Shwaluk contended that RSA “denied benefits for years following the reopening of her claim in 2015 based on an allegation that the current impairments had not been proven to be causally connected to the accident in 1994. The applicant argues that causation was never challenged by the respondent in 1994, and that log notes and medical records from 1994 through 1996 demonstrate that the respondent was aware of the applicant’s impairments at that time.” For their part, RSA took the position that they were “unaware of developments with the applicant between 1994 and 2015, when the file was reopened. The respondent submitted that it followed the medical evidence, that the applicant had been working full time during most of the time between 1994 and 2015.”
The Tribunal “favour(ed) the applicant’s argument that causation was not a valid reason for the denial of the applicant’s claimed entitlements. I further agree with the applicant’s argument that the causation issue was not disputed in 1994-1995 during the initial handling of this file, and that this rationale was improperly used to withhold benefits from the applicant. The applicant demonstrated a consistent and continuous pattern of symptoms from 1994 to the time that she reopened her claim in 2015, evidence that should have been addressed in a much more comprehensive and timelier fashion than just denying on the basis of causation.”
It was noted that “Reliance on causation to deny benefits began with the first correspondence from the insurer to the applicant’s original counsel at the end of 2015… A continued general reliance on causation is shown in correspondence from the insurer to the applicant throughout 2016. Causation is also used as a primary reason to deny each of the six treatment plans in dispute here from 2017 through 2021.The insurer adds regular references to how long ago the accident occurred along with notations that there seems to be no causal link between the injuries from the subject accident and the recommended treatment plans.”
The Tribunal found that RSA “…did not take into account the 1994-1996 medical records on this file when it was reopened in 2015. The applicant reported the same symptoms in 2015 that she reported in 1994, albeit to a worsening degree that had caused an impairment. The insurer did not contest that these 1994-1996 symptoms were caused by the accident at the time that this claim was first adjusted… As there was no basis for even this initial denial of the revived claim due to causation, this should have prompted a more proper investigation of the medical merits of the claim—not a new reason for denial that had never apparently been raised before.”
The Tribunal further found that “the insurer had at least four years to look into this file since it was reopened in 2015. It is inexcusable that the same causation argument was being made in 2020 that was made in 2015.” While the circumstances did suggest that a delay would not be unreasonable “I cannot overlook how the insurance company took so many years to finally do away with the causation argument.
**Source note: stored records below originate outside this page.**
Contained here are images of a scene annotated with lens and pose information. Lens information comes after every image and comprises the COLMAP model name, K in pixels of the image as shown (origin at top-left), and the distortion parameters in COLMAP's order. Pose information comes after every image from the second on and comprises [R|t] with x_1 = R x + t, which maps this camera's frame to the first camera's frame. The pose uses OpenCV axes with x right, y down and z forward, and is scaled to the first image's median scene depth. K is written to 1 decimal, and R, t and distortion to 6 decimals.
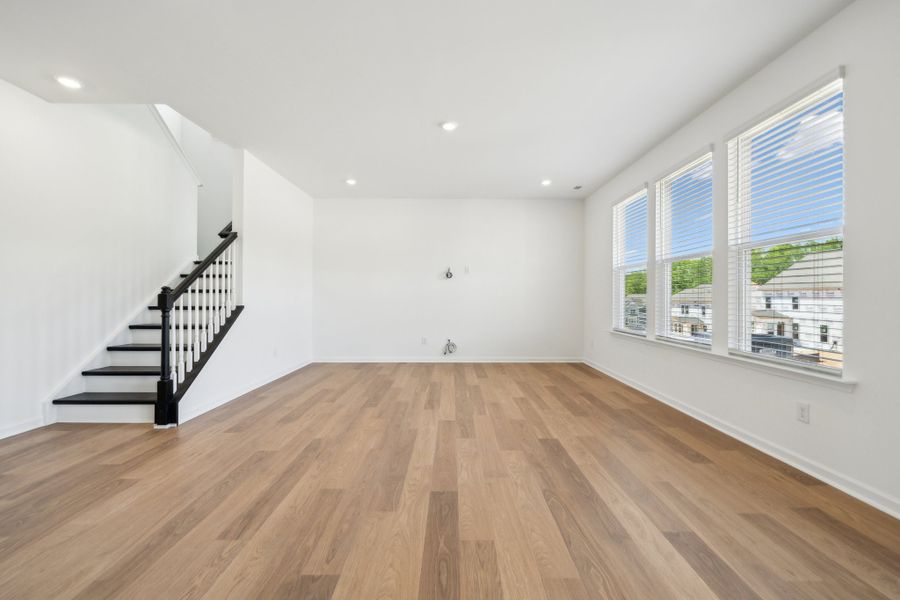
lens RADIAL K [[367.1, 0, 450.0], [0, 367.1, 300.0], [0, 0, 1]] dist [0.000476, -0.000004]
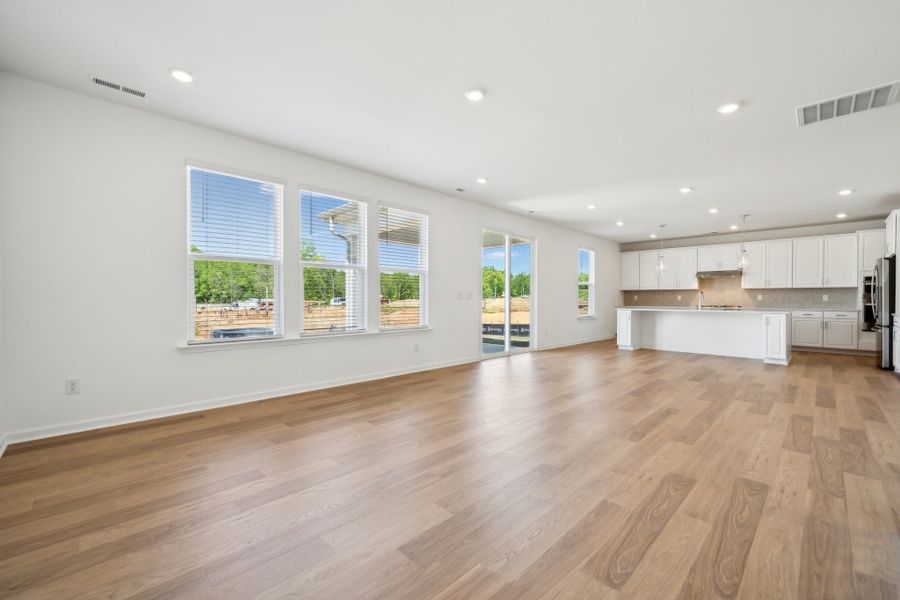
lens RADIAL K [[367.1, 0, 450.0], [0, 367.1, 300.0], [0, 0, 1]] dist [0.000476, -0.000004]
pose [[-0.698940, -0.008505, 0.715130, -0.713169], [-0.003244, 0.999957, 0.008721, -0.014532], [-0.715173, 0.003776, -0.698937, 2.025569]]
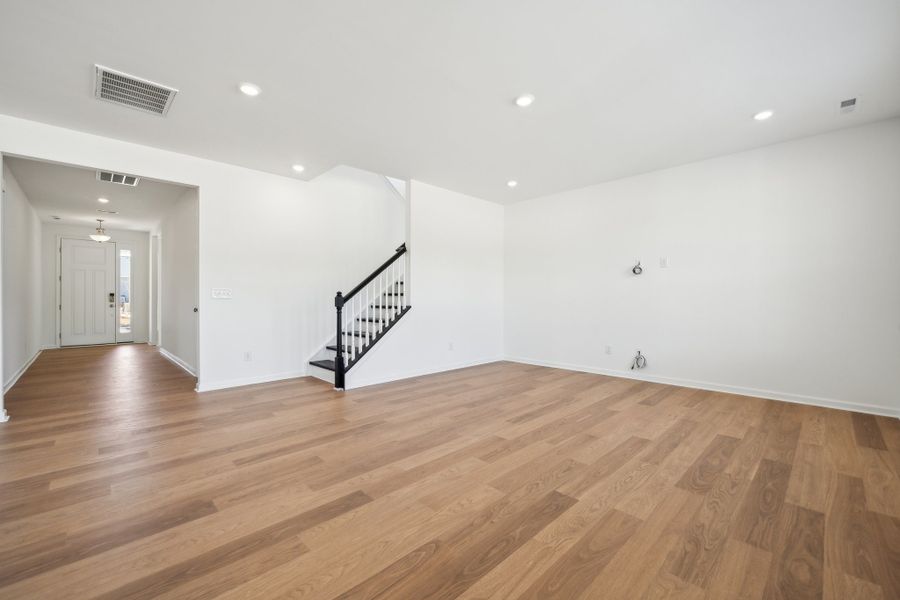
lens RADIAL K [[367.3, 0, 457.2], [0, 367.3, 300.2], [0, 0, 1]] dist [-0.001366, -0.000162]
pose [[0.707690, -0.000538, -0.706523, 0.611267], [-0.002324, 0.999993, -0.003089, 0.000552], [0.706519, 0.003828, 0.707684, 0.337494]]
The insurer’s continued reliance on causation in denial letter after denial letter from 2015 to 2020 speaks to more than just a need to take time to assess all of the issues, or even to an honest misunderstanding of the file’s complexities; it speaks to the insurer being excessive, imprudent, stubborn, inflexible, unyielding, and immoderate.”
The Tribunal awarded the maximum award of 50% on both the ACB as well as treatment plans, given the “the impact of such an improper refusal on the applicant and her inability to seek proper care for years, a delay that may very well have exacerbated her impairments”. The total award for ACB and medical was $84,965.